By leveraging advanced deep learning technology, the research team successfully developed a new framework that significantly improves MJO forecasting accuracy.
The study, led by Dr. Miae Kim of the APCC, was recently published in the prestigious journal Geophysical Research Letters under the title, "Multi-Scale Decomposition for Skillful All-Season MJO Prediction With Deep Learning".
The MJO is a massive convective system that propagates through the tropics, often triggering extreme weather events such as hurricanes and floods across the globe. While existing AI models primarily focused on isolated MJO signals, this new research introduces a "multi-scale decomposition" approach. By teaching the AI to analyze both the MJO signals and the underlying "background climate conditions"—such as seasonal and interannual variations—the model provides a more comprehensive view of the atmosphere.
Key findings of the study include:
Extended Predictability: The model achieves skillful MJO predictions up to 26 days in the boreal winter and 29 days in the boreal summer.

§ Things to do
1) Answer these questions from the text on MJO forecasting, one line each.
(a) Who led the study?
(b) In which journal was the study published?
(c) Up to how many days ahead does the model make skillful MJO predictions in the boreal summer?
2) Extend the text on MJO forecasting beyond its final sentence.

§ Source material
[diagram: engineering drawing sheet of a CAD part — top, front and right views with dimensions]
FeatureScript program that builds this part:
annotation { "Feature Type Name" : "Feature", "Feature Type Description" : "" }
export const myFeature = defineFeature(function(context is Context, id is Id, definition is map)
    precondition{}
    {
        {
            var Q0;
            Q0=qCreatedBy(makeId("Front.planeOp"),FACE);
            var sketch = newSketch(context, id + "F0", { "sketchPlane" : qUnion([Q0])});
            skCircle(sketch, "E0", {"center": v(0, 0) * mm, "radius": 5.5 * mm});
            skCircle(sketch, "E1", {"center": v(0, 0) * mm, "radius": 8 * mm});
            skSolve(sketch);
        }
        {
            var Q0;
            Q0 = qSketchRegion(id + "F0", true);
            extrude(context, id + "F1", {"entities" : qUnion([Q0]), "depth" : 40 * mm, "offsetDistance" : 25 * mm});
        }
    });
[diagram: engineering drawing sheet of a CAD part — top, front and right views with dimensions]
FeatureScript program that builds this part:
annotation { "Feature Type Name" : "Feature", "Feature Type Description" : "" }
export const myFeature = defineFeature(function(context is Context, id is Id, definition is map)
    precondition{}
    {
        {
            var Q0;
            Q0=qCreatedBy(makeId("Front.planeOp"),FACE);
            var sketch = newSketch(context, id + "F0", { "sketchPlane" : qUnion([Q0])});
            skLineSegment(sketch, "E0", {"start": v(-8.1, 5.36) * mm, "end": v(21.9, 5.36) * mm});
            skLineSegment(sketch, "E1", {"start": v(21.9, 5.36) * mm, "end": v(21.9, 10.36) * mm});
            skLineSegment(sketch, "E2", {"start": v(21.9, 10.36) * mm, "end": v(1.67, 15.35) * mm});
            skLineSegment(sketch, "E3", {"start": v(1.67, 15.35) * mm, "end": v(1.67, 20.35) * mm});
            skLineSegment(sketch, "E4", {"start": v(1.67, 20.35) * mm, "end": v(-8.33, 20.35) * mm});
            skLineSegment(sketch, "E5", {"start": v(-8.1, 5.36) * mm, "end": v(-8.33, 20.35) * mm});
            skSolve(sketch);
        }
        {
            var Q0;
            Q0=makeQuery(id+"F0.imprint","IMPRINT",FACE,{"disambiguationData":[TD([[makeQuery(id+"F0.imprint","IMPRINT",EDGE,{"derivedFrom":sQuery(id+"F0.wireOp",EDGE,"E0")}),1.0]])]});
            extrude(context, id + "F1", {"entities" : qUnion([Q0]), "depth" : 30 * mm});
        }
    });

§ Answers to the tasks
1)
(a) Dr. Miae Kim of the APCC
(b) Geophysical Research Letters
(c) 29 days

2)
Enhanced Long-Range Accuracy: The research reveals that background climate data becomes increasingly crucial for the accuracy of long-term forecasts.
All-Season Applicability: Unlike previous models limited to specific seasons, this unified framework remains stable and effective throughout the entire year.
This achievement is expected to significantly advance global weather predictability and disaster preparedness. The study was conducted as part of the Research and Development Program supported by the Korea Meteorological Administration.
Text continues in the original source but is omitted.